Souvent, dans la littérature sur les J2BD, les jobs sont des jobs "high level" utilisés comme positionnement stratégique pour l'entreprise entière. Mais ici on va plutôt parler des jobs et sous-jobs au niveau des features, pour se donner un point de vue détaché du produit existant et probablement découvrir de nombreuses opportunités.

Axe d'exploration 1 : Rendre les choses possibles

L'idée de ce premier axe, c'est de suivre le parcours du point de vue du job et de voir quels éléments ne sont pas encore possibles en ligne. Ce sont autant de pistes pour étendre votre produit.

Le job en détail

On peut découper le job en étapes (source : Tony Ulwick), selon les actions entreprises par l'utilisateur avant (Define, Locate, Prepare, Confirm), pendant (Execute) et après (Monitor, Modify, Conclude) le déroulement du job. :

Ces étapes sont comme une checklist de situations à prendre en compte quand on reconstitue le parcours d'un job.

On ignore souvent les étapes avant l'exécution, mais il se passe pas mal de choses à cet endroit : comprendre ce qu'on s'apprête à faire et s'y préparer, s'assurer qu'on est prêts. Plus le job est important ou plus il y a d'enjeux et plus ces étapes préalables seront intéressantes à explorer.
Si, par exemple, vous allez contracter un emprunt, vous allez devoir vous assurer d'avoir bien tous les documents avant de vous déplacer, ce qui veut dire obtenir la liste de ces documents et les retrouver.

Pendant l'exécution, aussi, il peut y avoir des actions faites en dehors de l'application et qui sont autant d'idées à qualifier.
Imaginons que vous ayez trouvé un AirBNB pour un voyage entre amis. Avant de conclure la transaction, vous allez demander leur confirmation, probablement en envoyant le lien en messagerie. Tout cet échange se fait en dehors de l'application.
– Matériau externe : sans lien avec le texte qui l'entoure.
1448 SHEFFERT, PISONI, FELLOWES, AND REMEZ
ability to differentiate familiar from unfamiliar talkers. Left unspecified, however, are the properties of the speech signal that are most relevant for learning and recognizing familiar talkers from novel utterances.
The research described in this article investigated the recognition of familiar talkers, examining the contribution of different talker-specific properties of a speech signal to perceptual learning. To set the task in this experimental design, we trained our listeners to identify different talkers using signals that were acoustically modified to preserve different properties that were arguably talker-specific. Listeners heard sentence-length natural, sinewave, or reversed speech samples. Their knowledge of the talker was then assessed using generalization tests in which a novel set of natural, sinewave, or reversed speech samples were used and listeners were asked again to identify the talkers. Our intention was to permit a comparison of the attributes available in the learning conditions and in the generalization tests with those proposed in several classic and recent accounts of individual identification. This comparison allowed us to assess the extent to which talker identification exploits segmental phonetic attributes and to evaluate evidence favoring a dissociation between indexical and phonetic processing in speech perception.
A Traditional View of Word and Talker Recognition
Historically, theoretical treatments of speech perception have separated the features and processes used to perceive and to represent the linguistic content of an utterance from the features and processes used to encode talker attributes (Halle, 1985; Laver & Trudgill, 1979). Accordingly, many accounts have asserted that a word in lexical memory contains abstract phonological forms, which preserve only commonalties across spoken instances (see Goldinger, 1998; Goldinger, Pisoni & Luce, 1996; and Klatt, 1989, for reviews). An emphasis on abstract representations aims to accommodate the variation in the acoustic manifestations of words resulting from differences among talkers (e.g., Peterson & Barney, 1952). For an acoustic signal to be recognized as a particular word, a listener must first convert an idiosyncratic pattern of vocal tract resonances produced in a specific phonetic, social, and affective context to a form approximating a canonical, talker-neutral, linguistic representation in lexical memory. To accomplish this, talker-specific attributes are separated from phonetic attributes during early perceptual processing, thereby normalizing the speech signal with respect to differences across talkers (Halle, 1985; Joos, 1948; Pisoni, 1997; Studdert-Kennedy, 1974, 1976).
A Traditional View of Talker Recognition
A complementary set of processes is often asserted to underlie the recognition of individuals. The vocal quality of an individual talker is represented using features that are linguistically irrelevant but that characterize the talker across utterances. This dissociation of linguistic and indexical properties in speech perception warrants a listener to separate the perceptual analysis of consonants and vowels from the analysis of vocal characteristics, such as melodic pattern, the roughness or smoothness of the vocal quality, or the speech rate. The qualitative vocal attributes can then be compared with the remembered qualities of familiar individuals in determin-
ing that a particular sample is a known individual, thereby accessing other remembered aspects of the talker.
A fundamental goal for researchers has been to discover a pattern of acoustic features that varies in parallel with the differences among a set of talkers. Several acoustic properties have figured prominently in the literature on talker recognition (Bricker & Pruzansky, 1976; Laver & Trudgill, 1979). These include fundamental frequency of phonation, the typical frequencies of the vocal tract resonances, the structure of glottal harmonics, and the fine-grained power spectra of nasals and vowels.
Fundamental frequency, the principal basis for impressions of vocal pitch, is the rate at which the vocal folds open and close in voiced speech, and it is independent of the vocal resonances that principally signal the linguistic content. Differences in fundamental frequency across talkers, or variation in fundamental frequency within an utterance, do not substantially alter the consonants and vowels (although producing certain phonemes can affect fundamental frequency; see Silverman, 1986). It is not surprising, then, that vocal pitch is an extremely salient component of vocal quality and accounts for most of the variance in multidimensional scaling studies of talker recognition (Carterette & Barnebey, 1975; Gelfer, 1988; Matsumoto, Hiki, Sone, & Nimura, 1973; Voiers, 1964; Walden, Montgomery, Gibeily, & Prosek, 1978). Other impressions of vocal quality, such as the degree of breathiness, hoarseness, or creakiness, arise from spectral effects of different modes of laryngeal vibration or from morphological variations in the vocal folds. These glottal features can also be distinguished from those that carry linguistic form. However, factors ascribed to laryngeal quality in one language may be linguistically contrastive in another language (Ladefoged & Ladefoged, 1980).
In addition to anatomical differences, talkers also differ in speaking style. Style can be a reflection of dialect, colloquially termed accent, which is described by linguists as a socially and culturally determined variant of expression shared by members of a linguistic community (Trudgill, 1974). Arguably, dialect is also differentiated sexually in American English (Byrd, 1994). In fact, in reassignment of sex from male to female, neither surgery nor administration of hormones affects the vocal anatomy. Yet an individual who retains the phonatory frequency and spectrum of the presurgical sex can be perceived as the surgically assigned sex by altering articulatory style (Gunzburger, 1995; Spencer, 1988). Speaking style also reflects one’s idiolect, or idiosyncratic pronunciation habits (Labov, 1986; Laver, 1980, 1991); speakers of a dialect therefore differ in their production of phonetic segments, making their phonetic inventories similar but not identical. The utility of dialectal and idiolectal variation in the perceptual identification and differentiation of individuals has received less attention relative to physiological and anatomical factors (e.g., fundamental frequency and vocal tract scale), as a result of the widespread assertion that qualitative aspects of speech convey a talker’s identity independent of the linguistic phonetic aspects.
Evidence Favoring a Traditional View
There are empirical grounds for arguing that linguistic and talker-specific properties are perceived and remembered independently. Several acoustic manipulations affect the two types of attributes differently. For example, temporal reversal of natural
Enfin, une fois l'action principale du job effectuée, on s'attend à pouvoir suivre et vérifier, corriger si besoin et enchaîner avec la suite.
Exemple : vous venez de faire un virement et vous allez vouloir bien vérifier que l'argent a été envoyé à la bonne personne et avoir l'opportunité de rectifier si besoin, surtout si le montant est important.

Pour plus de détails sur ces étapes, je vous conseille cet article et surtout cette cheat-sheet.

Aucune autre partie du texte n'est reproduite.